Problem requirements >> Every record below is to be retyped exactly.

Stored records
--- START ---

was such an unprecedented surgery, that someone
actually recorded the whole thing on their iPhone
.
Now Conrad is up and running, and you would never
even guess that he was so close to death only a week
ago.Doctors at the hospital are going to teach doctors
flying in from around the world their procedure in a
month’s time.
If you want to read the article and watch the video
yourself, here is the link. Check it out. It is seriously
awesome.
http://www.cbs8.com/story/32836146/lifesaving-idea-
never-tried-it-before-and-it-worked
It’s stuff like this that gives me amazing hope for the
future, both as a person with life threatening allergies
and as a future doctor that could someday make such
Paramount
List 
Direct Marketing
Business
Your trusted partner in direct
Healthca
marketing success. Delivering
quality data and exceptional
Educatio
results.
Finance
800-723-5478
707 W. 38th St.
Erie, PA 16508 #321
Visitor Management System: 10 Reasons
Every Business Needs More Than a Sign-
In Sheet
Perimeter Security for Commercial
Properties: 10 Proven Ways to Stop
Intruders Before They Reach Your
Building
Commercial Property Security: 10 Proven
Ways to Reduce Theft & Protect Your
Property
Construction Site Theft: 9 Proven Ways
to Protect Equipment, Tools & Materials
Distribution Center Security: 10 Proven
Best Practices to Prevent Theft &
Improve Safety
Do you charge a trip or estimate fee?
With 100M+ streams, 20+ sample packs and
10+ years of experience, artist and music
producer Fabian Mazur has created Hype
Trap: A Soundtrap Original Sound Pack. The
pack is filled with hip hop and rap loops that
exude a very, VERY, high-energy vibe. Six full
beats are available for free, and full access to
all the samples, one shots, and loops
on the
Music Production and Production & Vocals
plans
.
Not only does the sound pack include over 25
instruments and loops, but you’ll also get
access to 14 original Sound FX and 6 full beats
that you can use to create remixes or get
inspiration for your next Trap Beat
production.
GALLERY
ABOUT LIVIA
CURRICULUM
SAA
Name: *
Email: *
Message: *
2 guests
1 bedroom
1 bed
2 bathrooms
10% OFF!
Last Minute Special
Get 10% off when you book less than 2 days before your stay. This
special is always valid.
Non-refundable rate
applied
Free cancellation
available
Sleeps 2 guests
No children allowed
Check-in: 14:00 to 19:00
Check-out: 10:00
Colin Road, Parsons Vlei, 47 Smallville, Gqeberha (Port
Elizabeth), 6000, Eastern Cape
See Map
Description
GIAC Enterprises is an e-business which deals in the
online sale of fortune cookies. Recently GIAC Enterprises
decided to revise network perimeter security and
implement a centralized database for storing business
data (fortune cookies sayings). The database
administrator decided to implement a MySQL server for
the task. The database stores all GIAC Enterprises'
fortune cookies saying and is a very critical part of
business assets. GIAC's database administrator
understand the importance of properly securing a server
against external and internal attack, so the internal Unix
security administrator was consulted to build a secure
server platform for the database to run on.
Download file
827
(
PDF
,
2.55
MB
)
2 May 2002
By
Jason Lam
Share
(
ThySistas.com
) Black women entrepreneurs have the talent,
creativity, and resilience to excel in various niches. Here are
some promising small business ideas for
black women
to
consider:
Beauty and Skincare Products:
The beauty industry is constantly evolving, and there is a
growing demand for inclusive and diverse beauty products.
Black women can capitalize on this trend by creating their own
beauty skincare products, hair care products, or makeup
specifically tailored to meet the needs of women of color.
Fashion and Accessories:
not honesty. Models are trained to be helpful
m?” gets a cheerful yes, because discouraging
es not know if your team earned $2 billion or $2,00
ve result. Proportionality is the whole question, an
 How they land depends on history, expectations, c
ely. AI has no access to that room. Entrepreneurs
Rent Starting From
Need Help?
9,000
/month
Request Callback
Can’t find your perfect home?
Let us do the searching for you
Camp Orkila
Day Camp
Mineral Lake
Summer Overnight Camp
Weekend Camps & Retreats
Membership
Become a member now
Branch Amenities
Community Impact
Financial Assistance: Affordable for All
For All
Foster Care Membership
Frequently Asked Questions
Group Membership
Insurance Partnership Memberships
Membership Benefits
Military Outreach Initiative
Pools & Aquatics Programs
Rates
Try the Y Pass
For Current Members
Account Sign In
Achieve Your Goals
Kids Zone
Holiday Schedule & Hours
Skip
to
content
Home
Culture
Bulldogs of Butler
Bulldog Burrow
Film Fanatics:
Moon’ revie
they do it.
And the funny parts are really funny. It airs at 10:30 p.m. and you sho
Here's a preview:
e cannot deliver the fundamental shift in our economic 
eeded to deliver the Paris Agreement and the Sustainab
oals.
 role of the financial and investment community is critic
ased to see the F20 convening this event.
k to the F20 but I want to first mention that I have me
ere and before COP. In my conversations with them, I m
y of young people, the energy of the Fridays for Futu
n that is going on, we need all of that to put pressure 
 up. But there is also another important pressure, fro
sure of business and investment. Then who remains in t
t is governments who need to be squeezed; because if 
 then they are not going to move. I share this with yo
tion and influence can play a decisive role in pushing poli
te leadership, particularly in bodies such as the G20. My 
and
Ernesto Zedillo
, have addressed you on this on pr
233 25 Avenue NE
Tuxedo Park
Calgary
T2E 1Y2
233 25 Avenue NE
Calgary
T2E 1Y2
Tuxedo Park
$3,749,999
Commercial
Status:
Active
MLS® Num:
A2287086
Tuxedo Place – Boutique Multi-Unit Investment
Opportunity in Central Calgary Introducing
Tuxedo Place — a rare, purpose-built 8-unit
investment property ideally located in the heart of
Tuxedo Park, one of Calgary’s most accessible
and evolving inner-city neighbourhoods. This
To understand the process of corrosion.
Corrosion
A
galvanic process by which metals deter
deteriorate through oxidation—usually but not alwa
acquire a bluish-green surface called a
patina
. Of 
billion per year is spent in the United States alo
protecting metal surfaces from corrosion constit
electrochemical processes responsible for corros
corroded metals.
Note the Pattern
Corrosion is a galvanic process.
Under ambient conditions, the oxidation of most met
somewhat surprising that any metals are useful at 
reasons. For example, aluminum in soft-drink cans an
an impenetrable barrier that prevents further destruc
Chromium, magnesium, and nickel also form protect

--- END ---

Response >>
was such an unprecedented surgery, that someone
actually recorded the whole thing on their iPhone
.
Now Conrad is up and running, and you would never
even guess that he was so close to death only a week
ago.Doctors at the hospital are going to teach doctors
flying in from around the world their procedure in a
month’s time.
If you want to read the article and watch the video
yourself, here is the link. Check it out. It is seriously
awesome.
http://www.cbs8.com/story/32836146/lifesaving-idea-
never-tried-it-before-and-it-worked
It’s stuff like this that gives me amazing hope for the
future, both as a person with life threatening allergies
and as a future doctor that could someday make such
Paramount
List 
Direct Marketing
Business
Your trusted partner in direct
Healthca
marketing success. Delivering
quality data and exceptional
Educatio
results.
Finance
800-723-5478
707 W. 38th St.
Erie, PA 16508 #321
Visitor Management System: 10 Reasons
Every Business Needs More Than a Sign-
In Sheet
Perimeter Security for Commercial
Properties: 10 Proven Ways to Stop
Intruders Before They Reach Your
Building
Commercial Property Security: 10 Proven
Ways to Reduce Theft & Protect Your
Property
Construction Site Theft: 9 Proven Ways
to Protect Equipment, Tools & Materials
Distribution Center Security: 10 Proven
Best Practices to Prevent Theft &
Improve Safety
Do you charge a trip or estimate fee?
With 100M+ streams, 20+ sample packs and
10+ years of experience, artist and music
producer Fabian Mazur has created Hype
Trap: A Soundtrap Original Sound Pack. The
pack is filled with hip hop and rap loops that
exude a very, VERY, high-energy vibe. Six full
beats are available for free, and full access to
all the samples, one shots, and loops
on the
Music Production and Production & Vocals
plans
.
Not only does the sound pack include over 25
instruments and loops, but you’ll also get
access to 14 original Sound FX and 6 full beats
that you can use to create remixes or get
inspiration for your next Trap Beat
production.
GALLERY
ABOUT LIVIA
CURRICULUM
SAA
Name: *
Email: *
Message: *
2 guests
1 bedroom
1 bed
2 bathrooms
10% OFF!
Last Minute Special
Get 10% off when you book less than 2 days before your stay. This
special is always valid.
Non-refundable rate
applied
Free cancellation
available
Sleeps 2 guests
No children allowed
Check-in: 14:00 to 19:00
Check-out: 10:00
Colin Road, Parsons Vlei, 47 Smallville, Gqeberha (Port
Elizabeth), 6000, Eastern Cape
See Map
Description
GIAC Enterprises is an e-business which deals in the
online sale of fortune cookies. Recently GIAC Enterprises
decided to revise network perimeter security and
implement a centralized database for storing business
data (fortune cookies sayings). The database
administrator decided to implement a MySQL server for
the task. The database stores all GIAC Enterprises'
fortune cookies saying and is a very critical part of
business assets. GIAC's database administrator
understand the importance of properly securing a server
against external and internal attack, so the internal Unix
security administrator was consulted to build a secure
server platform for the database to run on.
Download file
827
(
PDF
,
2.55
MB
)
2 May 2002
By
Jason Lam
Share
(
ThySistas.com
) Black women entrepreneurs have the talent,
creativity, and resilience to excel in various niches. Here are
some promising small business ideas for
black women
to
consider:
Beauty and Skincare Products:
The beauty industry is constantly evolving, and there is a
growing demand for inclusive and diverse beauty products.
Black women can capitalize on this trend by creating their own
beauty skincare products, hair care products, or makeup
specifically tailored to meet the needs of women of color.
Fashion and Accessories:
not honesty. Models are trained to be helpful
m?” gets a cheerful yes, because discouraging
es not know if your team earned $2 billion or $2,00
ve result. Proportionality is the whole question, an
 How they land depends on history, expectations, c
ely. AI has no access to that room. Entrepreneurs
Rent Starting From
Need Help?
9,000
/month
Request Callback
Can’t find your perfect home?
Let us do the searching for you
Camp Orkila
Day Camp
Mineral Lake
Summer Overnight Camp
Weekend Camps & Retreats
Membership
Become a member now
Branch Amenities
Community Impact
Financial Assistance: Affordable for All
For All
Foster Care Membership
Frequently Asked Questions
Group Membership
Insurance Partnership Memberships
Membership Benefits
Military Outreach Initiative
Pools & Aquatics Programs
Rates
Try the Y Pass
For Current Members
Account Sign In
Achieve Your Goals
Kids Zone
Holiday Schedule & Hours
Skip
to
content
Home
Culture
Bulldogs of Butler
Bulldog Burrow
Film Fanatics:
Moon’ revie
they do it.
And the funny parts are really funny. It airs at 10:30 p.m. and you sho
Here's a preview:
e cannot deliver the fundamental shift in our economic 
eeded to deliver the Paris Agreement and the Sustainab
oals.
 role of the financial and investment community is critic
ased to see the F20 convening this event.
k to the F20 but I want to first mention that I have me
ere and before COP. In my conversations with them, I m
y of young people, the energy of the Fridays for Futu
n that is going on, we need all of that to put pressure 
 up. But there is also another important pressure, fro
sure of business and investment. Then who remains in t
t is governments who need to be squeezed; because if 
 then they are not going to move. I share this with yo
tion and influence can play a decisive role in pushing poli
te leadership, particularly in bodies such as the G20. My 
and
Ernesto Zedillo
, have addressed you on this on pr
233 25 Avenue NE
Tuxedo Park
Calgary
T2E 1Y2
233 25 Avenue NE
Calgary
T2E 1Y2
Tuxedo Park
$3,749,999
Commercial
Status:
Active
MLS® Num:
A2287086
Tuxedo Place – Boutique Multi-Unit Investment
Opportunity in Central Calgary Introducing
Tuxedo Place — a rare, purpose-built 8-unit
investment property ideally located in the heart of
Tuxedo Park, one of Calgary’s most accessible
and evolving inner-city neighbourhoods. This
To understand the process of corrosion.
Corrosion
A
galvanic process by which metals deter
deteriorate through oxidation—usually but not alwa
acquire a bluish-green surface called a
patina
. Of 
billion per year is spent in the United States alo
protecting metal surfaces from corrosion constit
electrochemical processes responsible for corros
corroded metals.
Note the Pattern
Corrosion is a galvanic process.
Under ambient conditions, the oxidation of most met
somewhat surprising that any metals are useful at 
reasons. For example, aluminum in soft-drink cans an
an impenetrable barrier that prevents further destruc
Chromium, magnesium, and nickel also form protect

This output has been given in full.